- _Source material_:
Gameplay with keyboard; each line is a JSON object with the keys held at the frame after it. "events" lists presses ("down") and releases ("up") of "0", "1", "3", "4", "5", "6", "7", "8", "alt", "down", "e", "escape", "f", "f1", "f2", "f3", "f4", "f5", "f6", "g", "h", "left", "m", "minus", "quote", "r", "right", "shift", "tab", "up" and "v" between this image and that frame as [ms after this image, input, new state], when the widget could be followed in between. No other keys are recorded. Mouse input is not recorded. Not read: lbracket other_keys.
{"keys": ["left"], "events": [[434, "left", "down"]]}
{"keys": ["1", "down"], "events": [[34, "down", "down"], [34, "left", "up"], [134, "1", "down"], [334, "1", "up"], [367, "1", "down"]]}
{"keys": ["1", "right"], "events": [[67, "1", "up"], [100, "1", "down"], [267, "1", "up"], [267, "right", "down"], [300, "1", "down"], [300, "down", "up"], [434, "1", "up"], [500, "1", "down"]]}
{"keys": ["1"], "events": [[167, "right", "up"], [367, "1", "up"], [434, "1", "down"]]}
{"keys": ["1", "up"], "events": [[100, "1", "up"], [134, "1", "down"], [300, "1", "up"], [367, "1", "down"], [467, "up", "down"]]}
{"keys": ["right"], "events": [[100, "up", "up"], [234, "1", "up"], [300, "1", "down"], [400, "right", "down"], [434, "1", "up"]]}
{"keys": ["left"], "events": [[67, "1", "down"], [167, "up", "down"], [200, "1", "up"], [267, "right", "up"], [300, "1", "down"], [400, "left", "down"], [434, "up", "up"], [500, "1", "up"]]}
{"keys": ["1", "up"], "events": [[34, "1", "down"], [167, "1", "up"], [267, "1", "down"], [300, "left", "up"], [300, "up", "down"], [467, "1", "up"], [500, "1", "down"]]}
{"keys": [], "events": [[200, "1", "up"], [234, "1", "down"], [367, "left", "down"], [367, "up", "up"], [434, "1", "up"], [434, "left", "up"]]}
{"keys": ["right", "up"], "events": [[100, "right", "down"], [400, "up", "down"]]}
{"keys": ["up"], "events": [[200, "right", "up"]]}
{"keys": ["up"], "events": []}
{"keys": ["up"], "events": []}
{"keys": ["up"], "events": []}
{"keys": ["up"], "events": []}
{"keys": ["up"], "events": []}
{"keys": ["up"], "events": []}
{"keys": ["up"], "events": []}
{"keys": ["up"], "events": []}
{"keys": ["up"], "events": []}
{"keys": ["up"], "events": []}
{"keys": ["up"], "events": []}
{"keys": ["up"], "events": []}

- _Directions for this task_: Reproduce every entry, word for word.

- _Result of the exercise_:
Gameplay with keyboard; each line is a JSON object with the keys held at the frame after it. "events" lists presses ("down") and releases ("up") of "0", "1", "3", "4", "5", "6", "7", "8", "alt", "down", "e", "escape", "f", "f1", "f2", "f3", "f4", "f5", "f6", "g", "h", "left", "m", "minus", "quote", "r", "right", "shift", "tab", "up" and "v" between this image and that frame as [ms after this image, input, new state], when the widget could be followed in between. No other keys are recorded. Mouse input is not recorded. Not read: lbracket other_keys.
{"keys": ["left"], "events": [[434, "left", "down"]]}
{"keys": ["1", "down"], "events": [[34, "down", "down"], [34, "left", "up"], [134, "1", "down"], [334, "1", "up"], [367, "1", "down"]]}
{"keys": ["1", "right"], "events": [[67, "1", "up"], [100, "1", "down"], [267, "1", "up"], [267, "right", "down"], [300, "1", "down"], [300, "down", "up"], [434, "1", "up"], [500, "1", "down"]]}
{"keys": ["1"], "events": [[167, "right", "up"], [367, "1", "up"], [434, "1", "down"]]}
{"keys": ["1", "up"], "events": [[100, "1", "up"], [134, "1", "down"], [300, "1", "up"], [367, "1", "down"], [467, "up", "down"]]}
{"keys": ["right"], "events": [[100, "up", "up"], [234, "1", "up"], [300, "1", "down"], [400, "right", "down"], [434, "1", "up"]]}
{"keys": ["left"], "events": [[67, "1", "down"], [167, "up", "down"], [200, "1", "up"], [267, "right", "up"], [300, "1", "down"], [400, "left", "down"], [434, "up", "up"], [500, "1", "up"]]}
{"keys": ["1", "up"], "events": [[34, "1", "down"], [167, "1", "up"], [267, "1", "down"], [300, "left", "up"], [300, "up", "down"], [467, "1", "up"], [500, "1", "down"]]}
{"keys": [], "events": [[200, "1", "up"], [234, "1", "down"], [367, "left", "down"], [367, "up", "up"], [434, "1", "up"], [434, "left", "up"]]}
{"keys": ["right", "up"], "events": [[100, "right", "down"], [400, "up", "down"]]}
{"keys": ["up"], "events": [[200, "right", "up"]]}
{"keys": ["up"], "events": []}
{"keys": ["up"], "events": []}
{"keys": ["up"], "events": []}
{"keys": ["up"], "events": []}
{"keys": ["up"], "events": []}
{"keys": ["up"], "events": []}
{"keys": ["up"], "events": []}
{"keys": ["up"], "events": []}
{"keys": ["up"], "events": []}
{"keys": ["up"], "events": []}
{"keys": ["up"], "events": []}
{"keys": ["up"], "events": []}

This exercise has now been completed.